Warum der Aufbau wichtiger ist als die Formulierung
Wer nach einem Text für die Weihnachtsansage sucht, findet vor allem Listen mit fertigen Sätzen. Das Problem: Ein fertiger Satz passt selten auf das eigene Unternehmen, und beim Umschreiben geht meist die Information verloren, die Anrufende eigentlich brauchen. Deshalb steht hier nicht die Formulierung am Anfang, sondern die Struktur.
Eine Weihnachtsansage hat eine klare Aufgabe. Jemand ruft an, erreicht niemanden und muss in unter einer Minute wissen: Was ist los, wie lange dauert es, was mache ich jetzt? Alles, was diese drei Fragen beantwortet, gehört hinein. Alles andere verlängert nur die Wartezeit bis zur eigentlichen Auskunft.

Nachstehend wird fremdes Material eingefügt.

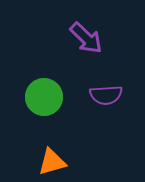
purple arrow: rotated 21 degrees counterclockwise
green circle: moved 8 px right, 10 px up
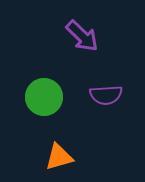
purple arrow: moved 4 px left, 2 px up
orange triangle: moved 7 px right, 5 px up
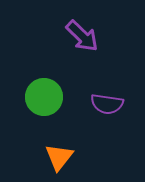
purple semicircle: moved 1 px right, 9 px down; rotated 12 degrees clockwise
orange triangle: rotated 36 degrees counterclockwise
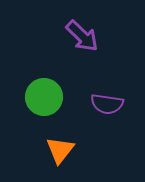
orange triangle: moved 1 px right, 7 px up
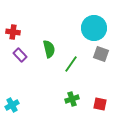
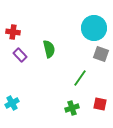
green line: moved 9 px right, 14 px down
green cross: moved 9 px down
cyan cross: moved 2 px up
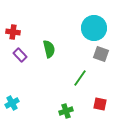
green cross: moved 6 px left, 3 px down
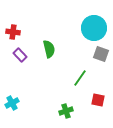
red square: moved 2 px left, 4 px up
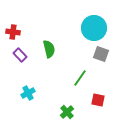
cyan cross: moved 16 px right, 10 px up
green cross: moved 1 px right, 1 px down; rotated 24 degrees counterclockwise
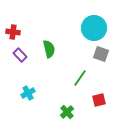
red square: moved 1 px right; rotated 24 degrees counterclockwise
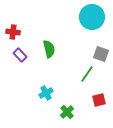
cyan circle: moved 2 px left, 11 px up
green line: moved 7 px right, 4 px up
cyan cross: moved 18 px right
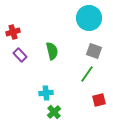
cyan circle: moved 3 px left, 1 px down
red cross: rotated 24 degrees counterclockwise
green semicircle: moved 3 px right, 2 px down
gray square: moved 7 px left, 3 px up
cyan cross: rotated 24 degrees clockwise
green cross: moved 13 px left
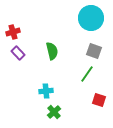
cyan circle: moved 2 px right
purple rectangle: moved 2 px left, 2 px up
cyan cross: moved 2 px up
red square: rotated 32 degrees clockwise
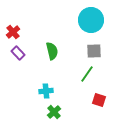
cyan circle: moved 2 px down
red cross: rotated 24 degrees counterclockwise
gray square: rotated 21 degrees counterclockwise
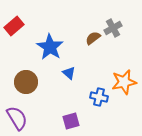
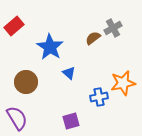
orange star: moved 1 px left, 1 px down
blue cross: rotated 24 degrees counterclockwise
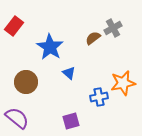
red rectangle: rotated 12 degrees counterclockwise
purple semicircle: rotated 20 degrees counterclockwise
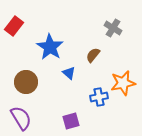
gray cross: rotated 30 degrees counterclockwise
brown semicircle: moved 17 px down; rotated 14 degrees counterclockwise
purple semicircle: moved 4 px right; rotated 20 degrees clockwise
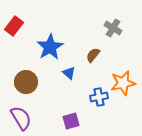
blue star: rotated 8 degrees clockwise
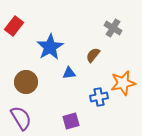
blue triangle: rotated 48 degrees counterclockwise
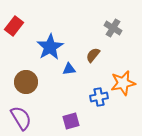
blue triangle: moved 4 px up
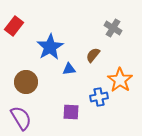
orange star: moved 3 px left, 3 px up; rotated 25 degrees counterclockwise
purple square: moved 9 px up; rotated 18 degrees clockwise
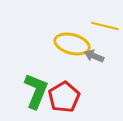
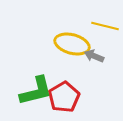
green L-shape: rotated 54 degrees clockwise
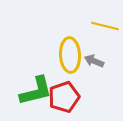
yellow ellipse: moved 2 px left, 11 px down; rotated 72 degrees clockwise
gray arrow: moved 5 px down
red pentagon: rotated 12 degrees clockwise
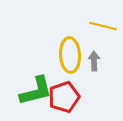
yellow line: moved 2 px left
gray arrow: rotated 66 degrees clockwise
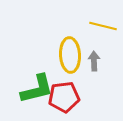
green L-shape: moved 1 px right, 2 px up
red pentagon: rotated 12 degrees clockwise
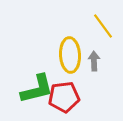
yellow line: rotated 40 degrees clockwise
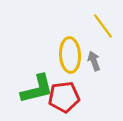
gray arrow: rotated 18 degrees counterclockwise
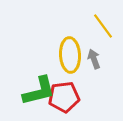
gray arrow: moved 2 px up
green L-shape: moved 2 px right, 2 px down
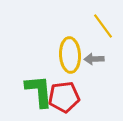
gray arrow: rotated 72 degrees counterclockwise
green L-shape: rotated 81 degrees counterclockwise
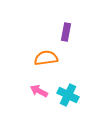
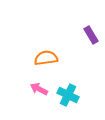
purple rectangle: moved 25 px right, 3 px down; rotated 42 degrees counterclockwise
pink arrow: moved 2 px up
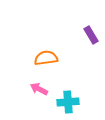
cyan cross: moved 7 px down; rotated 30 degrees counterclockwise
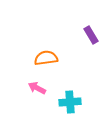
pink arrow: moved 2 px left, 1 px up
cyan cross: moved 2 px right
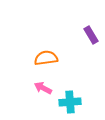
pink arrow: moved 6 px right
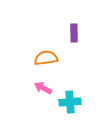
purple rectangle: moved 17 px left, 2 px up; rotated 30 degrees clockwise
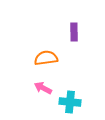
purple rectangle: moved 1 px up
cyan cross: rotated 10 degrees clockwise
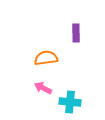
purple rectangle: moved 2 px right, 1 px down
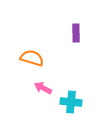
orange semicircle: moved 14 px left; rotated 25 degrees clockwise
cyan cross: moved 1 px right
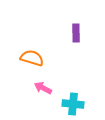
cyan cross: moved 2 px right, 2 px down
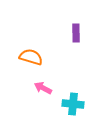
orange semicircle: moved 1 px left, 1 px up
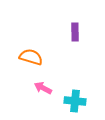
purple rectangle: moved 1 px left, 1 px up
cyan cross: moved 2 px right, 3 px up
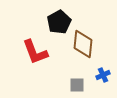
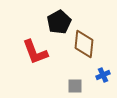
brown diamond: moved 1 px right
gray square: moved 2 px left, 1 px down
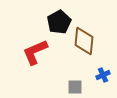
brown diamond: moved 3 px up
red L-shape: rotated 88 degrees clockwise
gray square: moved 1 px down
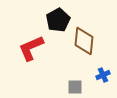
black pentagon: moved 1 px left, 2 px up
red L-shape: moved 4 px left, 4 px up
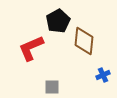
black pentagon: moved 1 px down
gray square: moved 23 px left
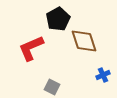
black pentagon: moved 2 px up
brown diamond: rotated 24 degrees counterclockwise
gray square: rotated 28 degrees clockwise
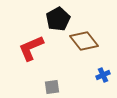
brown diamond: rotated 20 degrees counterclockwise
gray square: rotated 35 degrees counterclockwise
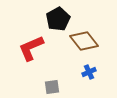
blue cross: moved 14 px left, 3 px up
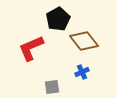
blue cross: moved 7 px left
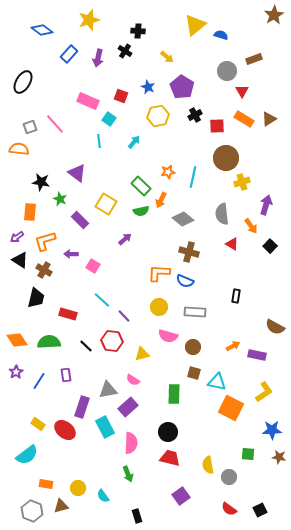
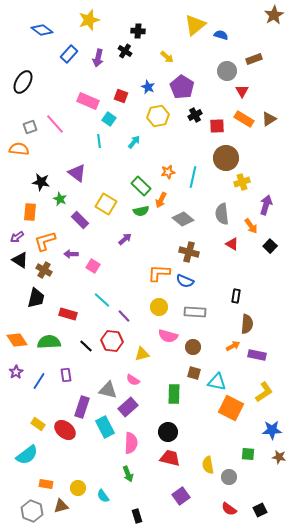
brown semicircle at (275, 327): moved 28 px left, 3 px up; rotated 114 degrees counterclockwise
gray triangle at (108, 390): rotated 24 degrees clockwise
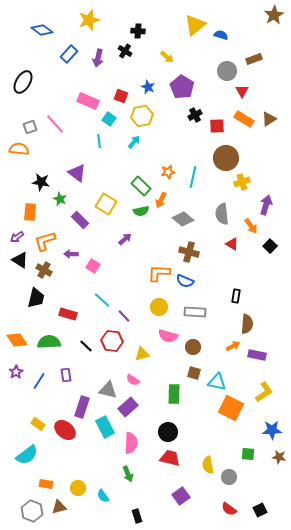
yellow hexagon at (158, 116): moved 16 px left
brown triangle at (61, 506): moved 2 px left, 1 px down
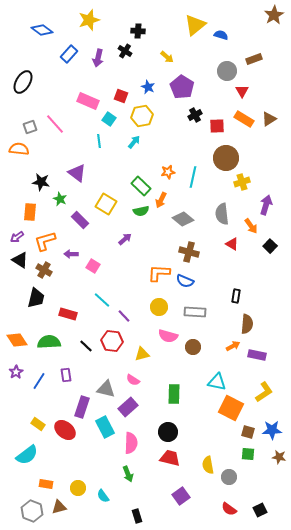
brown square at (194, 373): moved 54 px right, 59 px down
gray triangle at (108, 390): moved 2 px left, 1 px up
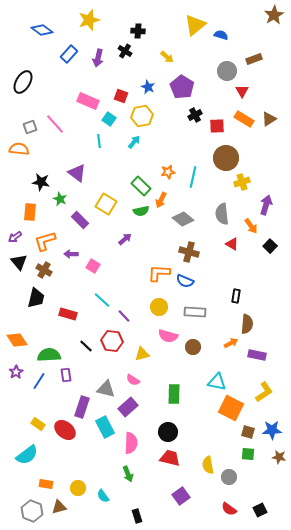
purple arrow at (17, 237): moved 2 px left
black triangle at (20, 260): moved 1 px left, 2 px down; rotated 18 degrees clockwise
green semicircle at (49, 342): moved 13 px down
orange arrow at (233, 346): moved 2 px left, 3 px up
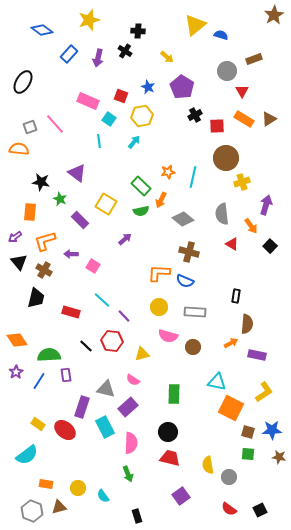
red rectangle at (68, 314): moved 3 px right, 2 px up
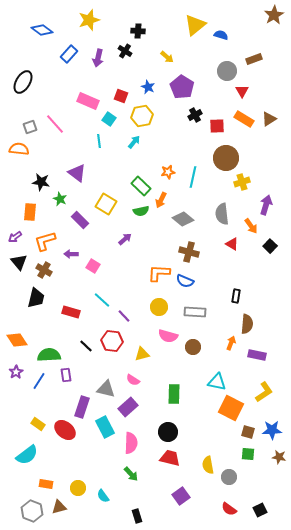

Die sechs Bausteine sind nicht dekorativ. Fehlt einer, entsteht eine konkrete Lücke — und diese Lücke landet als Rückruf, als E-Mail oder als verärgerter Anruf am ersten Arbeitstag im Januar auf Ihrem Tisch.
Die sechs Bausteine im Überblick
| # | Baustein | Zweck | Was passiert, wenn er fehlt |
|---|---|---|---|
| 1 | Begrüßung mit Firmennennung | Bestätigt, dass die richtige Nummer gewählt wurde | Anrufende legen auf, weil sie eine Fehlverbindung vermuten |
| 2 | Anlass | Ordnet die Abwesenheit ein | Der Eindruck entsteht, es sei etwas Ungeplantes passiert |
| 3 | Schließzeitraum | Nennt Beginn und Ende der Abwesenheit | Unklar, ob morgen schon wieder jemand da ist |
| 4 | Rückkehrdatum | Gibt den konkreten Termin für den nächsten Versuch | Anrufende rufen mehrfach vergeblich an |
| 5 | Kontaktweg | Regelt dringende Fälle | Dringende Anliegen bleiben liegen oder eskalieren |
| 6 | Verabschiedung | Schließt die Ansage hörbar ab | Der Anruf endet abrupt, viele bleiben in der Leitung |
1. Begrüßung mit Firmennennung
Der erste Satz muss den Firmennamen enthalten. Anrufende hören bei einer Bandansage in den ersten zwei Sekunden vor allem darauf, ob sie überhaupt richtig verbunden sind. Ein „Guten Tag" ohne Namen erfüllt diese Aufgabe nicht.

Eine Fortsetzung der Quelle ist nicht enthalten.